I typically have a very low toleration threshold for crying babies,  but for some reason this particular baby – whom I never saw, only heard – pierced my heart, and I found myself feeling nothing but sympathy both for the baby and for whoever had brought it in.  Kathy and her dad felt the same – and somehow it made us all realize that for whatever unpleasantness and inconvenience the three of us were experiencing, it didn’t hold a candle to what that baby and their family were experiencing.  At least we knew what was wrong,  we knew the likeliest course of action,  and even when more aggressive measures became necessary, we still knew what was happening and why – something worth appreciating.

And then I saw something else that made me further appreciative of our own situation.  About 1:30, I decided to head home, mindful of the fact that I had to get up the next morning to go to the radio station –  but unbeknownst to Kathy,  my plan was to run home, grab her glasses and contacts case, and rush them back to the hospital as a surprise to her.   And it almost worked out well, except that as it turns out that instead of grabbing her regular glasses, I had grabbed her reading glasses,  which were completely useless to her for driving. (Kathy firmly forbade me from coming back again; she said she would somehow manage with her contacts.) So it turned out to be a wasted trip.

Or was it?   As I left the hospital the first time,  I saw a relatively young man trying to walk across the parking lot but in obviously severe pain;  he would take one painful step, stop, bend over, breathe deeply – take another painful step, stop, bend over, breathe deeply – and so on.  Just as I was about to head over to him and offer some assistance,  someone from the ER came running up with a wheelchair, having noticed his difficulty.   He said something about having played softball or baseball earlier that day and sliding into second base,  and the pain he experienced then had gotten progressively worse instead of better until he finally couldn’t stand it anymore.  So there he was, desperately trying to get himself to the ER-  all by himself.   Under any other circumstances, there would have been nothing pitiful about this athletic-looking young man – but to see him on his own, in obvious agony, making that excruciating trip from his car to the ER all by himself was heartbreaking.  And when I left the hospital for the final time, just before 2 a.m., this young man was sitting in the outer reception area,  still all by himself,  looking both alone and terribly lonely.

Which just underscored for me how blessed we are when someone is with us in life’s roughest moments- not to fix it or to make it go away (so seldom are we able to do that)  but just so we are not alone.  So it made me sincerely grateful that Kathy and I could be with her dad through this rough night.  What a blessing for us as well as for him.

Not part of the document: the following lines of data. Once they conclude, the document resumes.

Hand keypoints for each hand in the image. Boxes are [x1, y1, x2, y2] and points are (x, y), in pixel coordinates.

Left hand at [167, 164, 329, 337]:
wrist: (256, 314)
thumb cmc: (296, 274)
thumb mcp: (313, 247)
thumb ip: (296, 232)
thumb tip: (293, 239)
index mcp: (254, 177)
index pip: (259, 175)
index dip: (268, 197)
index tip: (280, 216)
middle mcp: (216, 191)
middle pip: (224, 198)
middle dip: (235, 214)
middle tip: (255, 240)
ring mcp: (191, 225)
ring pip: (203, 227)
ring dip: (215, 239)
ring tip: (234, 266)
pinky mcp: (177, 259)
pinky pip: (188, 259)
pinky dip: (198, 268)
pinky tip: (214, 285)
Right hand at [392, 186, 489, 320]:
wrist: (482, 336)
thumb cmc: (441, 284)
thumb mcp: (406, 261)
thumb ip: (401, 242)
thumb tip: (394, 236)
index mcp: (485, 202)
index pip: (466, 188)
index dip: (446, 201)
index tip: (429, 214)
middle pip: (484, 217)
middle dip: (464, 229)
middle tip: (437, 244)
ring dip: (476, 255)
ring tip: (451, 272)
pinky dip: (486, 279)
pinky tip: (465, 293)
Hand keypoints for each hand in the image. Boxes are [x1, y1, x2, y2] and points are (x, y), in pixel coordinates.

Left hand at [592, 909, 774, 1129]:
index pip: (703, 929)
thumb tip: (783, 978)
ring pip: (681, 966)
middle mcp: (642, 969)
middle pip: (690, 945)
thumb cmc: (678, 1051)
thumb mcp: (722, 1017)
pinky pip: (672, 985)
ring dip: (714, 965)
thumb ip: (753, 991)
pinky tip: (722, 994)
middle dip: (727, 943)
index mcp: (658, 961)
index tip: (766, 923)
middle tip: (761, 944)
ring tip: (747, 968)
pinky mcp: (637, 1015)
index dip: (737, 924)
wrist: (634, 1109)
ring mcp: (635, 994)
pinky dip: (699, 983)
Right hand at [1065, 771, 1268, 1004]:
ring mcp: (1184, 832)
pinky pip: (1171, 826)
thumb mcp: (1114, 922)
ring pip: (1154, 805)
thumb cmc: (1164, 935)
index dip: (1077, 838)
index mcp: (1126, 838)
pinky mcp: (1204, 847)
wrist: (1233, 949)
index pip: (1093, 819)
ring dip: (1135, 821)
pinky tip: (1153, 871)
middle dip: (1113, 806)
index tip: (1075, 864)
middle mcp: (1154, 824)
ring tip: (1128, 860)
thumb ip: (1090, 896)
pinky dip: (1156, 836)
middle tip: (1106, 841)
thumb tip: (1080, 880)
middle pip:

Then I thought back to when Kathy had some major surgery in this same hospital some years ago and I realized in a new and deeper way how fortunate I was to have both Kathy’s dad and my dad with me in that waiting room the whole time, through those tense hours while she was in surgery.   What better purpose could there be for us as human beings than to be with one another when it matters most?

pictured above:  I snapped this photo of the ER just as I was leaving it.